It’s something you have to see to understand. However, if you’re not from Philadelphia and you find yourself on Broad Street on New Year’s Day, you might think you entered another dimension; one full of dancing lobsters, feathered jesters and out of tune string music.
When the Eagles won the Superbowl this year, fans not only embraced the title of “underdog,” they literally became it. Wearing dog masks and barking at competitors. When they won, the Eagles’ starting center, Jason Kelce, led the parade of fans in singing the Philadelphia Union fight song:
We’re from Philly, Fucking Philly, No one likes us, We don’t care, No one likes us, No one likes us, No one likes us, We don’t care!

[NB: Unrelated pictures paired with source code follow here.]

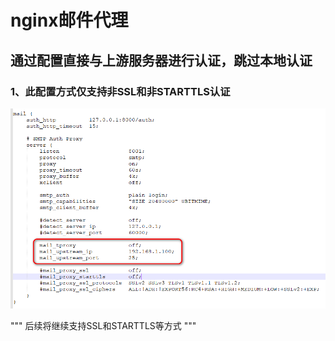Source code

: 
# nginx邮件代理

## 通过配置直接与上游服务器进行认证，跳过本地认证

### 1、此配置方式仅支持非SSL和非STARTTLS认证

![照片1](https://github.com/gchs2012/nginx-mail-proxy/blob/master/conf/照片1.png)

""" 后续将继续支持SSL和STARTTLS等方式 """
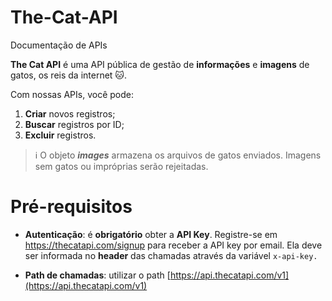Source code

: # The-Cat-API
Documentação de APIs


**The Cat API** é uma API pública de gestão de **informações** e **imagens** de gatos, os reis da internet 🐱.  

Com nossas APIs, você pode:

1.  **Criar** novos registros;
2.  **Buscar** registros por ID;
3.  **Excluir** registros.

> ℹ️ O objeto **_images_** armazena os arquivos de gatos enviados. Imagens sem gatos ou   impróprias serão rejeitadas.

# Pré-requisitos

-   **Autenticação**: é **obrigatório** obter a **API Key**. 
Registre-se em https://thecatapi.com/signup para receber a API key por email.
Ela deve ser informada no **header** das chamadas através da variável `x-api-key.`

-   **Path de chamadas**: utilizar o path [https://api.thecatapi.com/v1](https://api.thecatapi.com/v1)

Before the Superbowl, poles were preemptively greased with Crisco in an effort to keep celebrators from climbing them, but it’s hard to stop an underdog on their way up. During the celebration, people were shooting fireworks into the air and standing on top of cars and hotel overheads, breaking them down and essentially destroying the city they were cheering for.
When a keg dropped over a seven foot metal gate, my brother turned to a cop who was standing next to him and asked if this was all okay. I don’t blame him for the stupid question, he’s been living in Boston for five years. The cop looked at him and with a shrug said, “This is for The Birds. This is for Philly, so yes it is, but also no.”
It’s one of the most historical cities in the United States, but a fictionalized character of a boxer is more idolized than Ben Franklin, William Penn or any other figure who actually lived there, including George Washington.
Philadelphians identify with Rocky so much because the city is as important a character in the movie as the fighter himself. Rocky wouldn’t be Rocky if there was no Philly. He wouldn’t exist. Only Philadelphia could breed such an underdog story and only Philadelphians could have such pride in a fictional character that they treat him as though he were real.
Philly doesn’t expect your frills. It doesn’t care.